Tuesday, March 18, 2014

Turning Pro: A Long and Winding Road in the War of Art

Wonder of wonders:  at a recent business conference, a young fellow spoke about entrepreneurship and the importance of what he called "turning pro" being "greater than being an amateur."  In a few of our early posts last year, we debated the meaning and relevance of taking a professional approach to our writing, but we didn't dig too deeply into exactly what made one a pro instead of an amateur.  (BTW, I like the word "amateur" as opposed to beginner or neophyte or dilettante ...or worse.)

At any rate, the bright young speaker made several links between being an entrepreneur and the arts, and he recommended a number of books, including one that really caught my attention, Turning Pro, by Steven Pressfield, who also wrote The War of Art.  Pressfield tells the story of his journey to become a published author--a long and winding road in his case--and he recognizes a point at which he moved from being an amateur to approaching his writing as a pro.  He lists his discoveries along the way, and comes up with twenty traits of being a pro, among them:

The pro comes to work every day.  Ideally, that means setting and respecting a time and place for writing each day, but even if we can't always do that, at least the pro is thinking about her work, planning, considering, repeating dialogues or running scenes in her head.  Nothing is more important to becoming a pro than making that level of commitment.  

The pro is committed over the long haul.  Instant gratification isn't on the pro's agenda, and she recognizes the importance of the long view, of failure and rejection as signs of progress.  Nothing is harder for the new writer than this one.

The pro acts in the face of fear.   This one may be the hardest to achieve for some writers, overwhelmed by that inner critic, but if one can manage to keep at it, Pressfield notes, that's a strong sign of being a pro.

The pro accepts no excuses.  Need we say more?

The pro does not hesitate to ask for help.  We've chatted in our Fiction Forge posts a good deal about the importance of getting feedback from trusted readers, and I'd add that giving critiques is just as crucial to a writer's progress and becoming a pro.

Finally, the pro reinvents herself.  No ruts for the pro!  Write and write and experiment with ideas and keep writing.  Free that perfect voice but don't expect to easily find it again once you've fully lathered it and turned it loose.
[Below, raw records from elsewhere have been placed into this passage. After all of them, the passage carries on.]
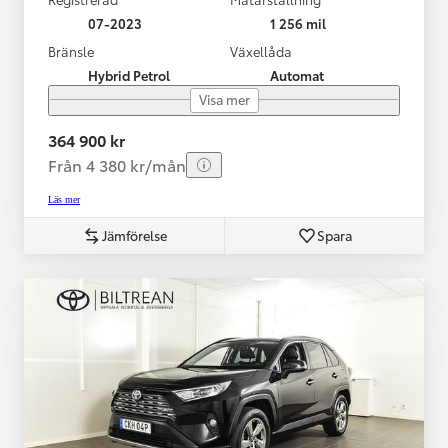
07-2023
1 256 mil
Bränsle
Växellåda
Hybrid Petrol
Automat
Visa mer
364 900 kr
Från 4 380 kr/mån
Läs mer
Jämförelse
Spara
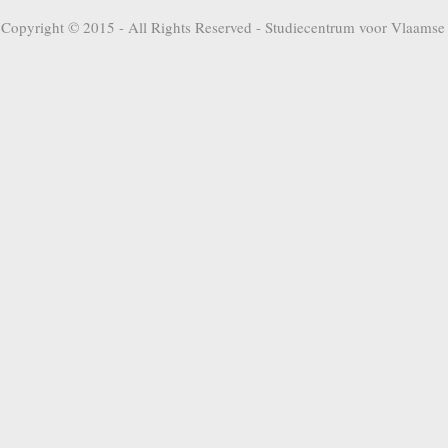
Copyright © 2015 - All Rights Reserved -
Studiecentrum voor Vlaamse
Pressfield gives lively examples and scenes from his own journey and the book is a quick read.  Well worth a look as you journey toward turning pro.

1 comment:

  1. Excellent points. It's good to see at least some of the things we have mentioned here or at our larger group. It warms my heart to know the habits the group has taught me. I could never have gotten as far as I have without the support of the Writer's Center and especially you David and your group. It is as if Pressfield is there with us each meeting.